## [QUESTÕES DE ESTUDO]
a – Segundo o trecho, o que acontece com a qualificadora da destreza se houver flagrante no momento da subtração do bem?
b – Por favor, coloque numa lista JSON de strings as linhas das entradas, uma string por linha e sem linhas em branco. Comece pela linha com "务，同时开发专业医学工具，帮助医生进行患者管理，着力打" e vá até a linha com "寻医问药秉承着强烈的社会责任感，并凭借实用创新的健康服", incluindo as duas.

## [TRECHO]
——

No abuso de confiança, demos o exemplo da relação entre empregado e empregador, um dos mais frequentes vínculos desse tipo de situação.
Contudo, vale ressaltar que a relação empregatícia, por si só, não caracteriza o abuso de confiança, sendo necessário demonstrar que essa relação de vínculo entre as pessoas existia no exercício do emprego.
Por exemplo, na situação do empregado que furta no seu primeiro dia de trabalho, não é possível dizer que já existia uma relação de confiança entre o criminoso e seu empregador.
No furto mediante fraude, há o emprego de meio para induzir em erro a vítima do furto, a qual diminui a vigilância sobre o bem.
A outra modalidade é a escalada, que, como vimos, é o aceso extraordinário ao ambiente para que o furto possa ser praticado. A escalada pode ocorrer tanto na entrada quanto na saída do ambiente, e não consiste necessariamente em escalada literalmente, como já vimos.
A destreza, por sua vez, é a habilidade na prática do furto sem ser notado. Aqui é importante dizer que, caso haja flagrante no momento da subtração do bem, a qualificadora será afastada. Se o agente foi pego no momento do cometimento do crime, é possível dizer que não houve destreza na sua execução (caso houvesse, sequer teria sido flagrado).
Comumente, esse tipo de ação é descoberta por meio de imagens de câmeras de segurança existentes nos locais, modo pelo qual se confirmará a destreza do agente na prática do crime.
III - com emprego de chave falsa;
Como vimos, qualquer chave falsa caracteriza a qualificadora, lembrando que a chave original furtada não é chave falsa.
IV - Mediante concurso de duas ou mais pessoas.
Praticar o furto com o auxílio de outra pessoa gera uma probabilidade maior de sucesso do crime, motivo pelo qual se qualifica a conduta. Aqui é importante destacar algumas situações que podem ser cobradas em provas e concursos: Não é necessário que todas as pessoas que participem do furto sejam imputáveis, ou seja, ainda que um inimputável auxilie no cometimento do crime, estará configurada a qualificadora.
Outro ponto controvertido é a necessidade da presença física das pessoas que auxiliam na prática do crime. Há duas posições, sendo que uma sustenta a necessidade da presença de todos no momento do crime e uma que sustenta a possibilidade da qualificadora mesmo que um ou mais participantes da ação criminosa não esteja no local no ato da subtração, desde que auxilie de alguma forma.

——

## [DADOS APRESENTADOS]
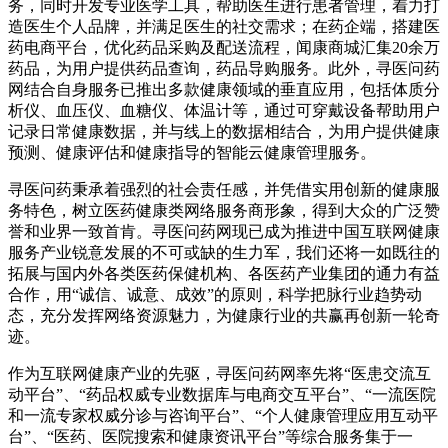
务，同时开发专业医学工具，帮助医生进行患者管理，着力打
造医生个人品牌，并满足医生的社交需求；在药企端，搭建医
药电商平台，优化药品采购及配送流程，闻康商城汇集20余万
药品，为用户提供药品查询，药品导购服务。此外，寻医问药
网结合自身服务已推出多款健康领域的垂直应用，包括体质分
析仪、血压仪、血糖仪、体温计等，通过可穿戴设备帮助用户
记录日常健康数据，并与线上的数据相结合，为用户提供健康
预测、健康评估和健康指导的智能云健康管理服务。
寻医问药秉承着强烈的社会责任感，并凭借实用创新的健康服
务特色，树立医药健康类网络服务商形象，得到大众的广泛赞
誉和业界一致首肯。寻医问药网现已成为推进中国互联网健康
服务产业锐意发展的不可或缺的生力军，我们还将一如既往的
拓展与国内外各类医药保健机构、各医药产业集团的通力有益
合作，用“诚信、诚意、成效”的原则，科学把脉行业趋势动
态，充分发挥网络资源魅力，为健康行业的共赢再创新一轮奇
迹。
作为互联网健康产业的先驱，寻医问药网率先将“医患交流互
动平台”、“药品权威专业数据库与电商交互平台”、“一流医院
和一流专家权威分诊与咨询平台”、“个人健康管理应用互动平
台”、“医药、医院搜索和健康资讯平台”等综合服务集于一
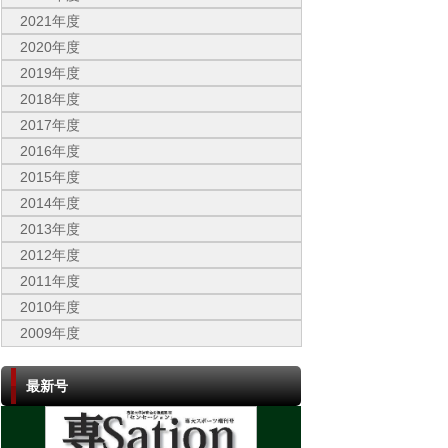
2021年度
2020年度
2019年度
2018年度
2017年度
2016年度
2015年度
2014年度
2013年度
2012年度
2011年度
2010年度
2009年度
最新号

——

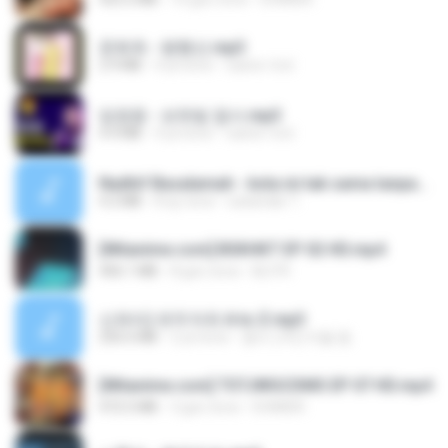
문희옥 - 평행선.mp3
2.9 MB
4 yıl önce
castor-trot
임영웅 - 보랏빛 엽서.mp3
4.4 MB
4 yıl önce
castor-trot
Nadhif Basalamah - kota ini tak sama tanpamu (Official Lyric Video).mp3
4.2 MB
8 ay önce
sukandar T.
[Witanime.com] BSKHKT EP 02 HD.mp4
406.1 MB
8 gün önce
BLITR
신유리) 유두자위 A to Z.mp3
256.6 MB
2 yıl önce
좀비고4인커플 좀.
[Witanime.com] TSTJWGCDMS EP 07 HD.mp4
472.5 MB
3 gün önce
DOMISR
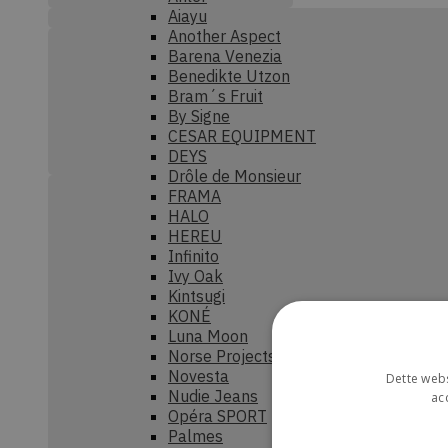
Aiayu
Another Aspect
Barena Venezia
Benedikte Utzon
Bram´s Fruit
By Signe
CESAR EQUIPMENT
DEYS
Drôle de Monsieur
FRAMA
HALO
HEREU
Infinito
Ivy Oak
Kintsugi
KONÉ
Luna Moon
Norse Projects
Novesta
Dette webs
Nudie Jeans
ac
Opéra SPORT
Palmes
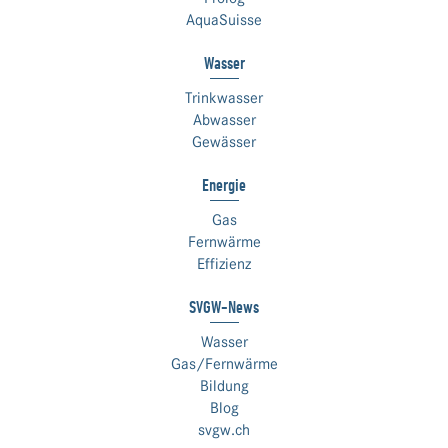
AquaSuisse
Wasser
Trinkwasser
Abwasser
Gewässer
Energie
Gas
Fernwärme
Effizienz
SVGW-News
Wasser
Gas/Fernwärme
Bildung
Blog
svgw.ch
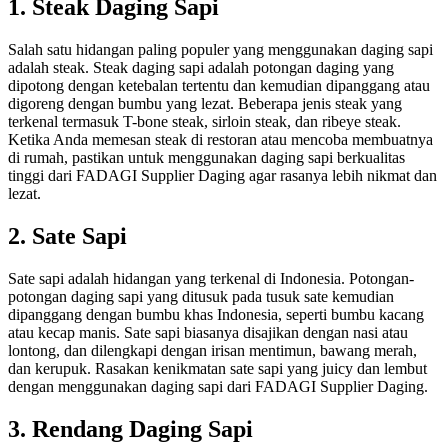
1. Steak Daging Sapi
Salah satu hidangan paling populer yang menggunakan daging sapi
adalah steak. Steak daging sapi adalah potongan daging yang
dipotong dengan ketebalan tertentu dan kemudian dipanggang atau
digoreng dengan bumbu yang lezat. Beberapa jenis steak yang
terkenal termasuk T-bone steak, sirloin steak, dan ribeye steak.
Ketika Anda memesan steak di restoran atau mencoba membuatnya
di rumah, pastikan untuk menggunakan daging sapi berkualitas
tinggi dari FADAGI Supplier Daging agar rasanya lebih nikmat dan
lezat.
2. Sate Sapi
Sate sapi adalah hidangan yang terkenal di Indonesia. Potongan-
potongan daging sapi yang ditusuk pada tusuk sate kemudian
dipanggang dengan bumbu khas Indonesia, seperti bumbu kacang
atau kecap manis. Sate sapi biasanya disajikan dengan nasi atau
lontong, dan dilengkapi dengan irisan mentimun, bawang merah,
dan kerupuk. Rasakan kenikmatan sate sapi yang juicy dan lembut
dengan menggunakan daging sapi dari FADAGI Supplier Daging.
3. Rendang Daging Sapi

——

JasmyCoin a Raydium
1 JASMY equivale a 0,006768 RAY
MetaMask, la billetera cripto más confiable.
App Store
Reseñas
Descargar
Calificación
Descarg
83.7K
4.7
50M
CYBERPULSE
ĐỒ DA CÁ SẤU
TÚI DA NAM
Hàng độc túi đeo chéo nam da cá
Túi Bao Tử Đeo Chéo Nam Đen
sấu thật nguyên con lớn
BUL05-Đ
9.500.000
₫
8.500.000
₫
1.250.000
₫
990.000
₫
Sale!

——

## [RESPOSTAS EM ORDEM]
a – A qualificadora é afastada.

b –
[
  "务，同时开发专业医学工具，帮助医生进行患者管理，着力打",
  "造医生个人品牌，并满足医生的社交需求；在药企端，搭建医",
  "药电商平台，优化药品采购及配送流程，闻康商城汇集20余万",
  "药品，为用户提供药品查询，药品导购服务。此外，寻医问药",
  "网结合自身服务已推出多款健康领域的垂直应用，包括体质分",
  "析仪、血压仪、血糖仪、体温计等，通过可穿戴设备帮助用户",
  "记录日常健康数据，并与线上的数据相结合，为用户提供健康",
  "预测、健康评估和健康指导的智能云健康管理服务。",
  "寻医问药秉承着强烈的社会责任感，并凭借实用创新的健康服"
]